** MATERIAL TO PROCESS follows **

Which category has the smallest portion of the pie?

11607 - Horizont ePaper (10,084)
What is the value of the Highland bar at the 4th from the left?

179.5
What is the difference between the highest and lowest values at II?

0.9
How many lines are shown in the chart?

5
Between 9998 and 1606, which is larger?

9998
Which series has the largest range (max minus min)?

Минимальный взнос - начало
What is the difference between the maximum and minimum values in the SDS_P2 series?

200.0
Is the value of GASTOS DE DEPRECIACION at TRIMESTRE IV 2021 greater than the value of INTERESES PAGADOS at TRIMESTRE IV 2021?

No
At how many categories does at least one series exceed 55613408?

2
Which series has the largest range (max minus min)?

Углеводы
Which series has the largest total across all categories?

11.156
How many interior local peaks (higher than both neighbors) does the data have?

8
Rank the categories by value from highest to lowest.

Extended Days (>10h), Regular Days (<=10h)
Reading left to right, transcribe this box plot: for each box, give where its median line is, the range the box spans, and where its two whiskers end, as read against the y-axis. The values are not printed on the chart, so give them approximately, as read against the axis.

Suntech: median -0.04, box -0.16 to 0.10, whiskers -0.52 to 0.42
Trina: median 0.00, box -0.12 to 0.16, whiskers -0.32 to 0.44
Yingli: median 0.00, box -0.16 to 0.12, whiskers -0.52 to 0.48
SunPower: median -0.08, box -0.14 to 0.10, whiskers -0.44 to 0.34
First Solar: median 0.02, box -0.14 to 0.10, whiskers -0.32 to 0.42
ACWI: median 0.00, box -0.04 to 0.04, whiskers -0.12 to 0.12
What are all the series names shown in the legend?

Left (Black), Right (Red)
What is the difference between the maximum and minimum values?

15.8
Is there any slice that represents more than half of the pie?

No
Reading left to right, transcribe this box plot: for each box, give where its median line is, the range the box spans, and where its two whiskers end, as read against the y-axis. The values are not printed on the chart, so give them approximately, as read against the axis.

** End of MATERIAL TO PROCESS **

WORK TASK:
Copy all of the items above word for word.

EXERCISE RESPONSE:
Which category has the smallest portion of the pie?

11607 - Horizont ePaper (10,084)
What is the value of the Highland bar at the 4th from the left?

179.5
What is the difference between the highest and lowest values at II?

0.9
How many lines are shown in the chart?

5
Between 9998 and 1606, which is larger?

9998
Which series has the largest range (max minus min)?

Минимальный взнос - начало
What is the difference between the maximum and minimum values in the SDS_P2 series?

200.0
Is the value of GASTOS DE DEPRECIACION at TRIMESTRE IV 2021 greater than the value of INTERESES PAGADOS at TRIMESTRE IV 2021?

No
At how many categories does at least one series exceed 55613408?

2
Which series has the largest range (max minus min)?

Углеводы
Which series has the largest total across all categories?

11.156
How many interior local peaks (higher than both neighbors) does the data have?

8
Rank the categories by value from highest to lowest.

Extended Days (>10h), Regular Days (<=10h)
Reading left to right, transcribe this box plot: for each box, give where its median line is, the range the box spans, and where its two whiskers end, as read against the y-axis. The values are not printed on the chart, so give them approximately, as read against the axis.

Suntech: median -0.04, box -0.16 to 0.10, whiskers -0.52 to 0.42
Trina: median 0.00, box -0.12 to 0.16, whiskers -0.32 to 0.44
Yingli: median 0.00, box -0.16 to 0.12, whiskers -0.52 to 0.48
SunPower: median -0.08, box -0.14 to 0.10, whiskers -0.44 to 0.34
First Solar: median 0.02, box -0.14 to 0.10, whiskers -0.32 to 0.42
ACWI: median 0.00, box -0.04 to 0.04, whiskers -0.12 to 0.12
What are all the series names shown in the legend?

Left (Black), Right (Red)
What is the difference between the maximum and minimum values?

15.8
Is there any slice that represents more than half of the pie?

No
Reading left to right, transcribe this box plot: for each box, give where its median line is, the range the box spans, and where its two whiskers end, as read against the y-axis. The values are not printed on the chart, so give them approximately, as read against the axis.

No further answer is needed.